Segment Start: Given data
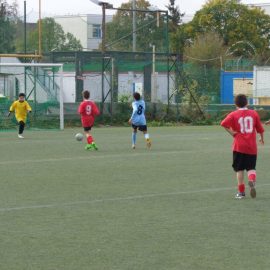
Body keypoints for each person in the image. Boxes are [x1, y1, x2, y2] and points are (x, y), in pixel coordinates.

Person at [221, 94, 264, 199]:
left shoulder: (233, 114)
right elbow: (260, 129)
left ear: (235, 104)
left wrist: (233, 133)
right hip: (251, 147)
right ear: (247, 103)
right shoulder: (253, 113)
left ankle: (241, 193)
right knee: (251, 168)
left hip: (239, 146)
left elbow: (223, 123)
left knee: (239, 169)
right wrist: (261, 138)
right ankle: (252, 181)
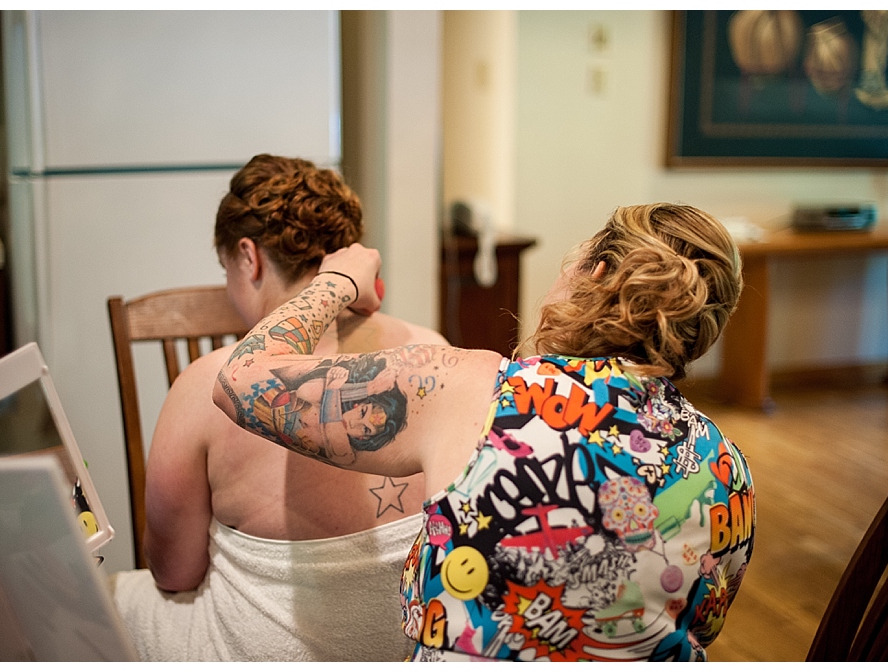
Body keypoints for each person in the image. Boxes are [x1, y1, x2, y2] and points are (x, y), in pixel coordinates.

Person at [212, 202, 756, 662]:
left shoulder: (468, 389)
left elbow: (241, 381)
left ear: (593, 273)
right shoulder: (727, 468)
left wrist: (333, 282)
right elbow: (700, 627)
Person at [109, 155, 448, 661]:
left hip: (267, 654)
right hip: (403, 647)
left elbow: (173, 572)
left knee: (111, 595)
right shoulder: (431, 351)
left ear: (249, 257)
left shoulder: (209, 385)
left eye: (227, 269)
Segment End: Given data
Segment Start: Given data
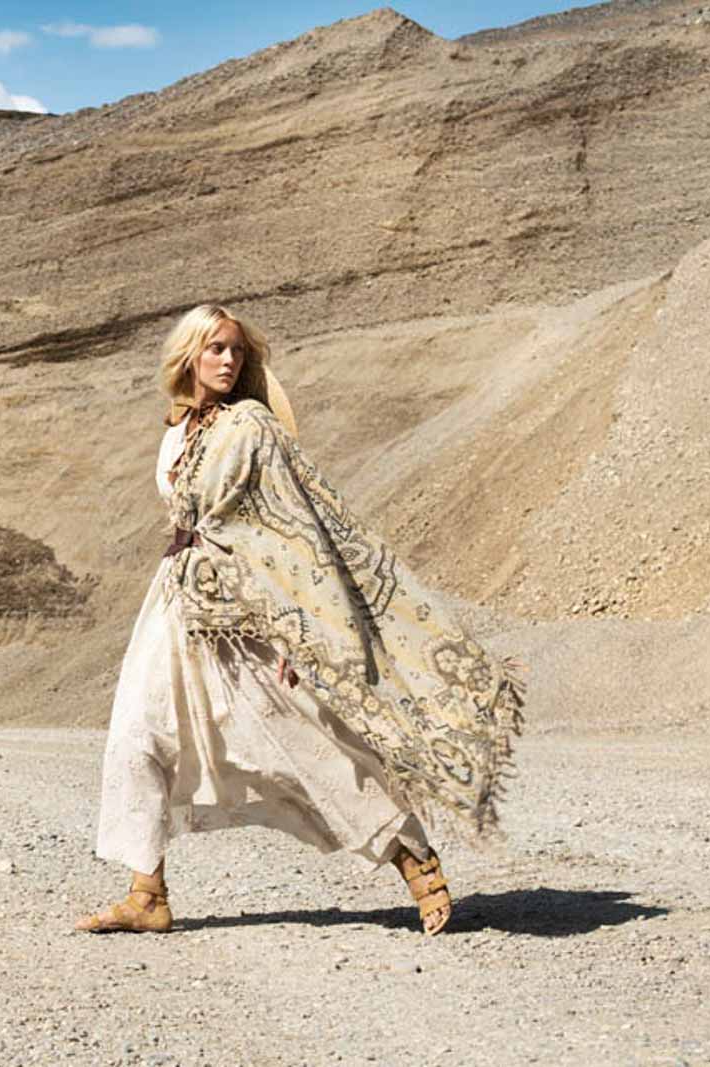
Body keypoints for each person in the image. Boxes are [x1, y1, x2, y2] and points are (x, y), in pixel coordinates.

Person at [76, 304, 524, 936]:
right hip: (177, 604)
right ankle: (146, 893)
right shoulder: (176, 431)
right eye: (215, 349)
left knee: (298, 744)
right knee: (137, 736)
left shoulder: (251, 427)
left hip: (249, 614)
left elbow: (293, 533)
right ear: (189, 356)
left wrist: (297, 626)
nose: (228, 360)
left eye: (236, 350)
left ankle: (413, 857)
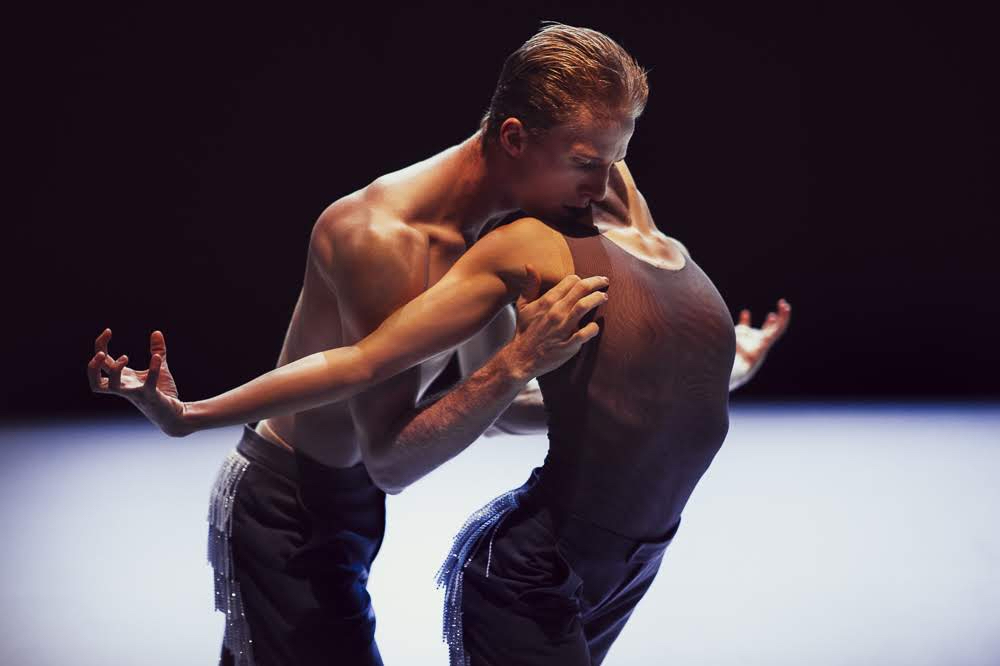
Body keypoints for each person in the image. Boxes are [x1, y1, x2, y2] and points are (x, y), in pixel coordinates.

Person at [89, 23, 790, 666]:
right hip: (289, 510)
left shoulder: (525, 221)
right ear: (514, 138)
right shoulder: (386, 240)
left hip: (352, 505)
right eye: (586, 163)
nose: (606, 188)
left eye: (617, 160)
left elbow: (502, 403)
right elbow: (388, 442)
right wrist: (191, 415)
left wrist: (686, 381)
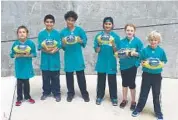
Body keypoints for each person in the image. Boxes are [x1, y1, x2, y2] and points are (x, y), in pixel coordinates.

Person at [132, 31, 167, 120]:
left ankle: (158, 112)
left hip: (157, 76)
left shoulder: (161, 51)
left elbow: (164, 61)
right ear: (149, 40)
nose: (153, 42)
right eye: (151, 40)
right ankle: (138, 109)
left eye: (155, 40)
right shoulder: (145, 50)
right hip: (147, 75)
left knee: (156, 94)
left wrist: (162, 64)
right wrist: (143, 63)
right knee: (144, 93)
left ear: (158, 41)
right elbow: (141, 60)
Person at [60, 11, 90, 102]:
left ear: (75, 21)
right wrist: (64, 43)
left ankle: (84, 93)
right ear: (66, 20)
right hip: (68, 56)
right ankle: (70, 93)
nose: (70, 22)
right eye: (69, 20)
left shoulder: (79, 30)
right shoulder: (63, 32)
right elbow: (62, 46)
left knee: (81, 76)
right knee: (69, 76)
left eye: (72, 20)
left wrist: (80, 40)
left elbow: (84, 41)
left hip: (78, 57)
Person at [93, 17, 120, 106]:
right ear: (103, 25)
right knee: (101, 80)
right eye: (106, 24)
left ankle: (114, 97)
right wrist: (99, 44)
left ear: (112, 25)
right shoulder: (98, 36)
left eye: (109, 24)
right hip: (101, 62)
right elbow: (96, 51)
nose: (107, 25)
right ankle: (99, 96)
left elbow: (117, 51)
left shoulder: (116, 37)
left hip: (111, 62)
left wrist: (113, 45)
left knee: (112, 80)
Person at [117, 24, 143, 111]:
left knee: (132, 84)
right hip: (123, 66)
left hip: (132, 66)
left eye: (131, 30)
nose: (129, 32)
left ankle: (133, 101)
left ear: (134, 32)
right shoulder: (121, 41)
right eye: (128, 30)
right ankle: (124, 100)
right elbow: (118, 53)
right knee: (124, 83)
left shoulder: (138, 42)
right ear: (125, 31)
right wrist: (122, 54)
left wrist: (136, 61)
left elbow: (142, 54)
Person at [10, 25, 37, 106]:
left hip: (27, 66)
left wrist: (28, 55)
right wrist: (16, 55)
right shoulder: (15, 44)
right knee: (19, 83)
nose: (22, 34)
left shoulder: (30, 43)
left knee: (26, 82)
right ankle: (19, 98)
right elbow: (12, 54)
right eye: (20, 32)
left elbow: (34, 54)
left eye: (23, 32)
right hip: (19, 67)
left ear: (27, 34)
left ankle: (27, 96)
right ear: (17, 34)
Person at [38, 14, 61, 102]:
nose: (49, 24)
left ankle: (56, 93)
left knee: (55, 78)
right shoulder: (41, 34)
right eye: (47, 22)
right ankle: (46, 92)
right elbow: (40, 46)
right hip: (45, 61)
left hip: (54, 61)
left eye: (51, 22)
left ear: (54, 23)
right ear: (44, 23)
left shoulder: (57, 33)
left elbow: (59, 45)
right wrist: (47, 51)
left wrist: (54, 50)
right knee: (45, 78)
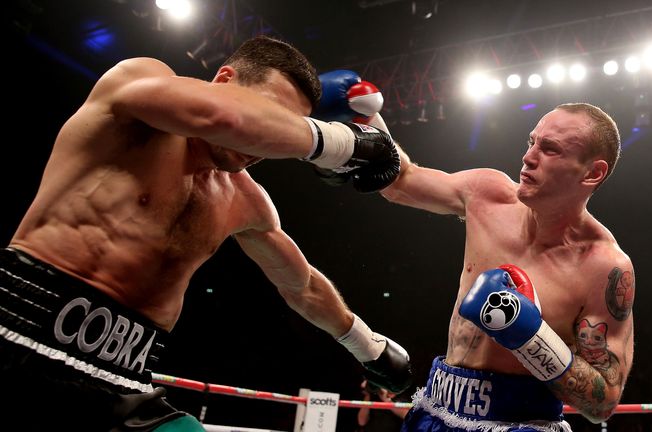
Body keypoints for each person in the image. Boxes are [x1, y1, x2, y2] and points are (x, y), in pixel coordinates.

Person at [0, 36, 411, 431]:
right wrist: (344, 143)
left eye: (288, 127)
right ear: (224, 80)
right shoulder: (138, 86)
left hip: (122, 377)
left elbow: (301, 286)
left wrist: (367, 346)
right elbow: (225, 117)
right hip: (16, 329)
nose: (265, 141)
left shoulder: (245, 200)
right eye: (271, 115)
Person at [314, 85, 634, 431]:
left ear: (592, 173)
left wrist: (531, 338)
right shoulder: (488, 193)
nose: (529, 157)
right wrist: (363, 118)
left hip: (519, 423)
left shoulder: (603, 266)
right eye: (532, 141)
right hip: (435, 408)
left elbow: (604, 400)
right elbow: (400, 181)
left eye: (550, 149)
Segment End: Given data
Which lines in the records contain the word "nose"? Copy each one.

> _Response to this exercise_:
nose: (228, 360)
nose: (606, 188)
nose: (153, 42)
nose: (70, 22)
nose: (107, 25)
nose: (129, 32)
nose: (22, 34)
nose: (49, 24)
nose: (265, 141)
nose: (529, 157)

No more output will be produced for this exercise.